Von: apa
Die Tiroler Festspiele Erl sind Donnerstagabend zum nunmehr 26. Mal eröffnet worden – diesmal mit Appellen für “Veränderung” angesichts eines georteten Rechtsrucks und einer ebenso ausgemachten “bedrohten Demokratie”. Festspielpräsident Hans Peter Haselsteiner warnte vor einer “Festung Europa” und plädierte für eine pragmatische Wirtschaftspolitik. Musikalisch untermalt wurde die Eröffnung mit Werken etwa von Samuel Barber und Gustav Mahler.
“Der Kopf ist rund, damit Gedanken die Richtung ändern können”, so Haselsteiner zu Beginn des Eröffnungskonzerts. Veränderung wünschte sich der Strabag-Gründer im Sinne eines “Verbessern”. Nötig sei das angesichts der jüngsten und erwarteten Wahlergebnisse, die “Rechten und Rechtsextremen” Erfolge beschert hatten. Bei selbigen – von der italienischen Ministerpräsidentin Giorgia Meloni abwärts – ortete der Präsident eine “menschenverachtende und wohlstandsgefährdende Migrationspolitik”. Die Erzählung einer “Festung Europa”, mit der man offenbar gepunktet hatte, sei gefährlich.
Europa verliere wirtschaftlich gegenüber der Konkurrenz “dramatisch” an Boden, warnte der 80-Jährige. Dem Kontinent drohe eine Überalterung. Angesichts eines sehr geringen Durchschnittsalters in Herkunftsländern wie Syrien oder Afghanistan plädierte der Festspielpräsident für eine “verjüngende Zuwanderung” – allerdings organisiert und langfristig geplant. Gleichzeitig gelte es, die Produktivität innerhalb Europas zu steigern. Work-Life-Balance sei zwar ein “wunderbares Konzept”, jedoch gelte vielmehr: “Wir müssen mehr arbeiten”, ansonsten drohe Wohlstandsverlust, warnte der frühere NEOS-Unterstützer und Ex-Nationalratsabgeordnete des Liberalen Forums.

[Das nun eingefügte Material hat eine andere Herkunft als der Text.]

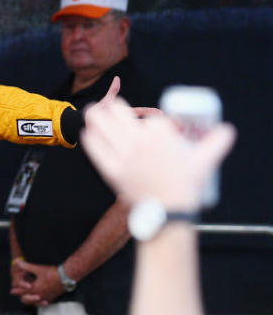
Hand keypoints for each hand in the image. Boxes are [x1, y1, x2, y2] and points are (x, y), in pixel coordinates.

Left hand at [9, 259, 64, 305]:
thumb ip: (26, 266)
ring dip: (30, 300)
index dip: (16, 290)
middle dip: (22, 295)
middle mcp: (40, 295)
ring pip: (35, 302)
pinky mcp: (52, 297)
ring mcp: (46, 297)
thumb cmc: (53, 273)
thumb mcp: (38, 269)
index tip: (12, 290)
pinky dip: (39, 302)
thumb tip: (17, 262)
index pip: (23, 291)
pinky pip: (43, 303)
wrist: (67, 277)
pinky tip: (40, 300)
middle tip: (18, 294)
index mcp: (35, 288)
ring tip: (27, 298)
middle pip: (27, 299)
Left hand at [81, 97, 235, 210]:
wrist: (169, 210)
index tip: (145, 122)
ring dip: (95, 117)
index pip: (148, 116)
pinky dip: (90, 138)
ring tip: (91, 112)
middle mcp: (140, 141)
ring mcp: (123, 155)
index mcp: (162, 134)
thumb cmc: (187, 185)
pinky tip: (87, 133)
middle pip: (118, 112)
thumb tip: (226, 129)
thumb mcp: (206, 159)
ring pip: (102, 126)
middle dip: (112, 106)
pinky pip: (95, 148)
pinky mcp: (111, 170)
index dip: (146, 117)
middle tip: (107, 105)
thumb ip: (218, 141)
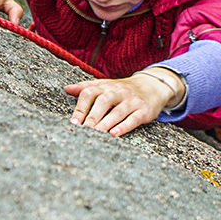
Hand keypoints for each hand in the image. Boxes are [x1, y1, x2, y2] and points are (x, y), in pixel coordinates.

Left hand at [64, 69, 183, 136]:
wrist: (153, 86)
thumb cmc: (124, 89)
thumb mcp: (106, 85)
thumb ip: (87, 87)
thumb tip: (67, 89)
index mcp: (106, 86)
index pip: (90, 93)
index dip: (80, 107)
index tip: (73, 122)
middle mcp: (118, 92)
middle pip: (103, 101)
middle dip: (92, 116)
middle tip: (83, 129)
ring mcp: (132, 101)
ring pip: (118, 111)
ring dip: (106, 123)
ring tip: (96, 133)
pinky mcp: (144, 110)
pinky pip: (133, 118)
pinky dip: (124, 126)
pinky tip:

Gleichzeitig mahnte Haselsteiner eine pragmatische Wirtschaftspolitik und Wiederaufnahme der Beziehungen zu Russland nach Beendigung des russischen Angriffskrieges in der Ukraine ein. Fossile Energien seien zwischenzeitlich noch zu wichtig, um diesbezügliche Ressourcen Russlands zu ignorieren. “Wir müssen den neuen Eisernen Vorhang niederreißen, auch wenn uns ein Monster entgegenblickt”, sagte Haselsteiner. Geschäfte mit “Putin und seine Entourage” seien zwar aktuell illusorisch, jedoch müsse man die jüngere Generation Russlands im Blick haben: “Diese verdient die Unterstützung des Westens”.
Indes richtete Haselsteiner dankende Worte an den scheidenden Intendanten Bernd Loebe. Dieser habe die Festspiele “durch schwierige Zeiten ruhig gelenkt” und den Besuchern mit “einmaligen Erlebnissen Zuversicht geschenkt”. Loebe wird im September in seiner Rolle von Startenor Jonas Kaufmann abgelöst. “Veränderung” betreffe auch ihn selbst, schloss Haselsteiner – um eine nicht spezifizierte neue Gestaltung der künftigen Eröffnungszeremonien anzudeuten.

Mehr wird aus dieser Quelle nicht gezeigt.